Treatment of hypothyroidism often requires lifelong levothyroxine therapy, so patients may struggle with adherence, and even appropriately counselled patients may lack the capacity or capability to take their medication correctly. In these cases, levothyroxine can be given in once-weekly doses with assistance from a relative or community team; this has been shown to be safe and effective.
It is imperative to discuss drug interactions during medications counselling. Absorption of levothyroxine can be reduced by ferrous sulphate, calcium supplements and cholestyramine[15,27]. As a prohormone, levothyroxine is hepatically metabolised to active T3. Therefore, drugs that affect liver enzymes, such as phenytoin, carbamazepine and rifampicin, may also impact therapeutic levels[16,17].

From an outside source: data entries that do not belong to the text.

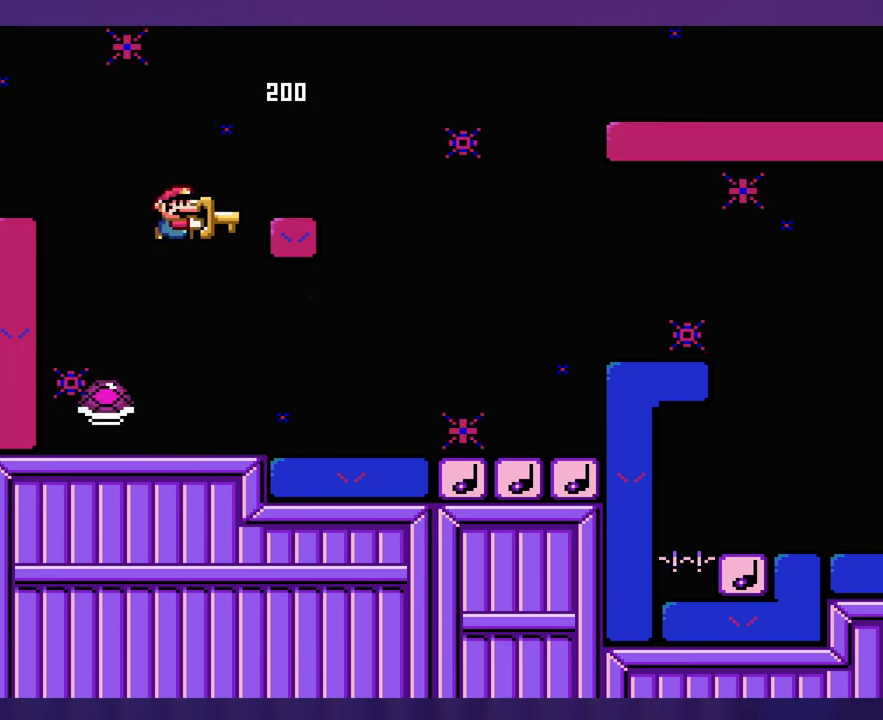
{"buttons": [], "events": []}
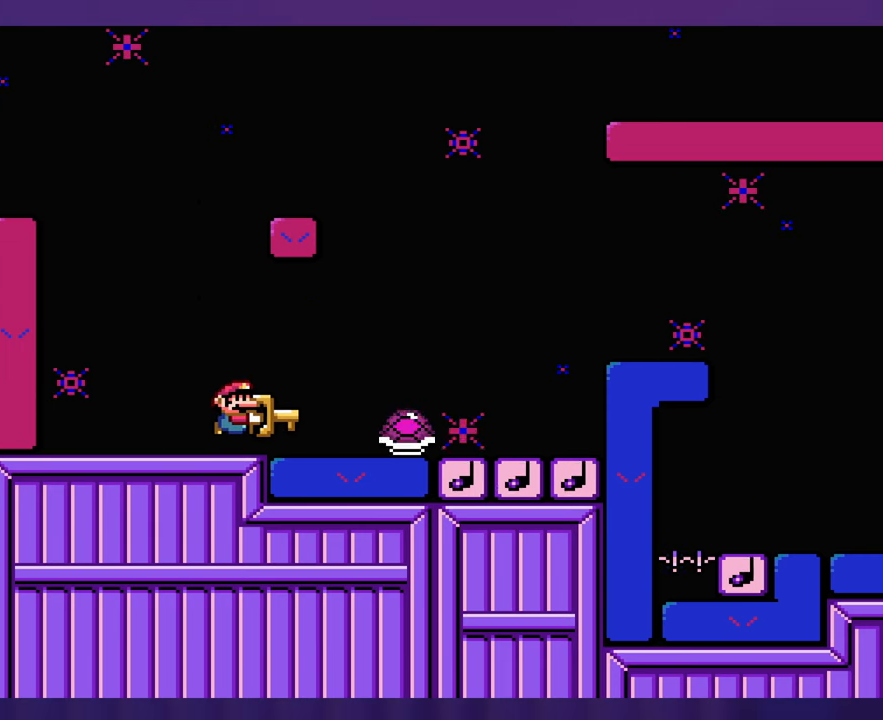
{"buttons": [], "events": []}
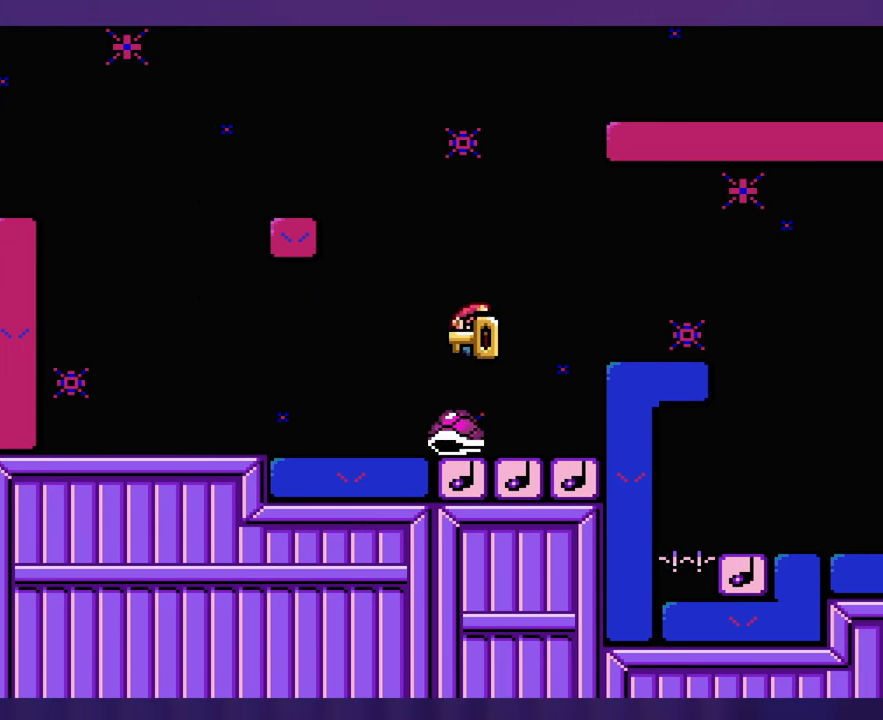
{"buttons": [], "events": []}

Food intake can reduce absorption of levothyroxine by up to 80%. Traditionally, patients have been counselled to take levothyroxine upon waking, 30 minutes before breakfast. However, studies have shown that taking levothyroxine in the evening or just prior to sleep provides similar biochemical thyroid function test corrections. The best advice for patients is to take this medication on an empty stomach at a time that best fits their lifestyle, as long as they do so daily.

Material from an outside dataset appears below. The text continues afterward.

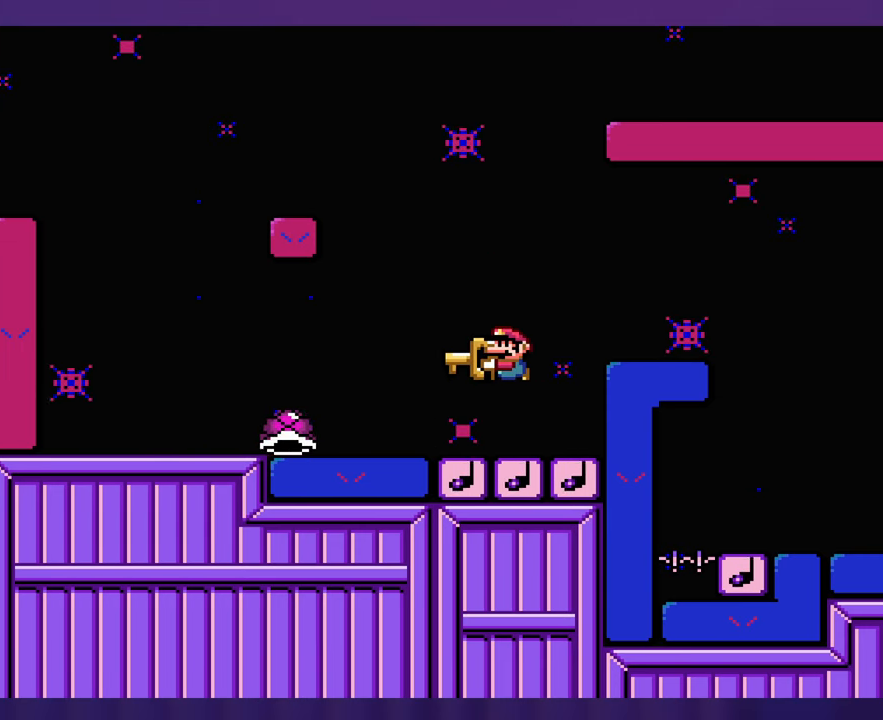
{"buttons": [], "events": []}
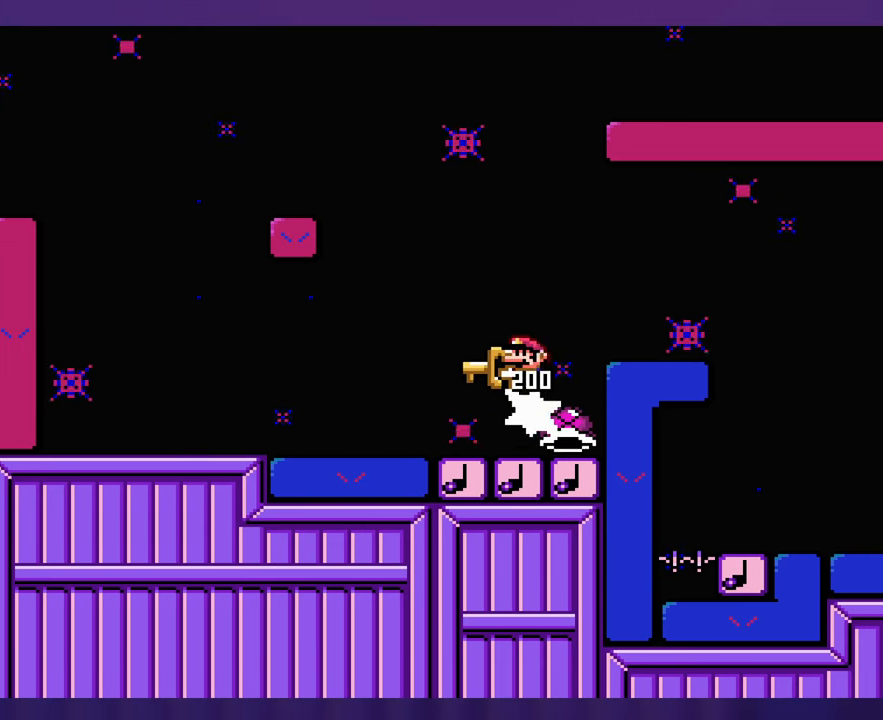
{"buttons": [], "events": []}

Insufficient T4 can cause impaired fertility and harm the foetus during pregnancy, leading to miscarriage in some cases[30,31]. Any patient who has, or has previously suffered with, thyroid disease and is planning a pregnancy will need to consult with their GP and have frequent TSH level monitoring. The British Thyroid Foundation recommend that once aware of the pregnancy, patients should increase their levothyroxine dose by 25–50 micrograms immediately and arrange for a TSH level to be taken. TSH levels should be monitored every 4–6 weeks during the pregnancy, with the aim of achieving a TSH level of <2.5mU/L in the first trimester and <3.0mU/L in the second and third trimesters. Patients’ TSH level will need to be checked again a few weeks after birth; most patients are able to return to their previous optimal dose. Patients wishing to breastfeed should be supported in doing so and should be informed that levothyroxine is safe to be taken when breastfeeding[16,32].

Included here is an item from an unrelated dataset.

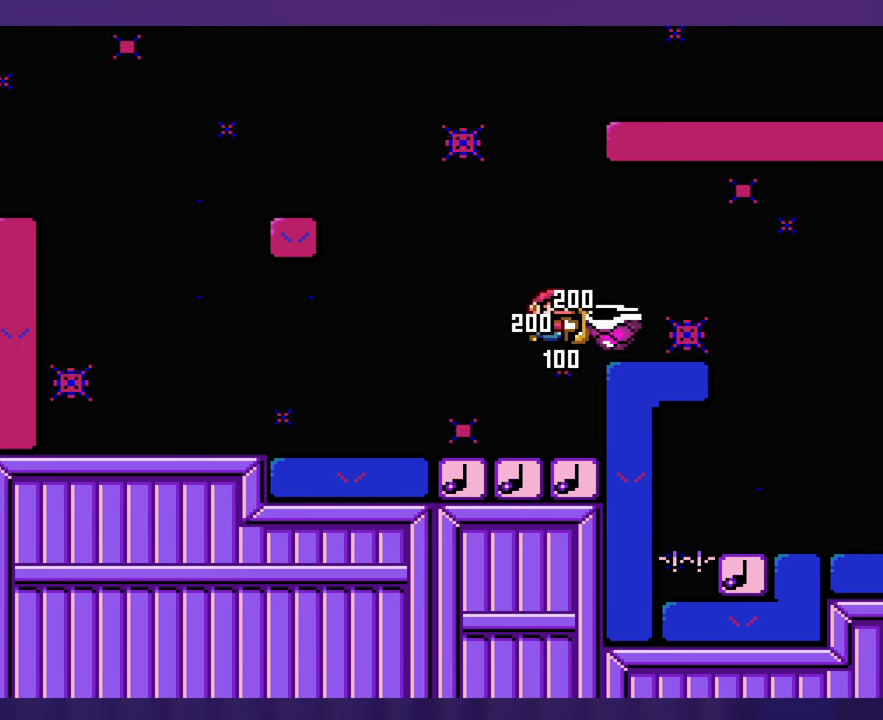
{"buttons": [], "events": []}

Patients with severe hypothyroidism may present in myxoedema coma, a rare complication affecting an estimated 0.22 patients per 1 million each year in the Western world; around 40% of whom are unaware of their thyroid dysfunction prior to admission[1,33]. Characterised by reduced consciousness, hypothermia, macroglossia, periorbital oedema and coarse hair, this severity of hypothyroidism is often fatal with high mortality rates of 25–60%[33,34]. Initial treatment includes intravenous levothyroxine and, in more severe cases, liothyronine. Intravenous hydrocortisone is also given until adrenal insufficiency is ruled out, as levothyroxine therapy would further exacerbate an Addisonian crisis[18,34]. Once controlled, patients can be switched to oral levothyroxine and maintained as per standard hypothyroidism management.
This article has been reviewed by the expert author to ensure it remains relevant and up to date, following its original publication in The Pharmaceutical Journal in June 2021.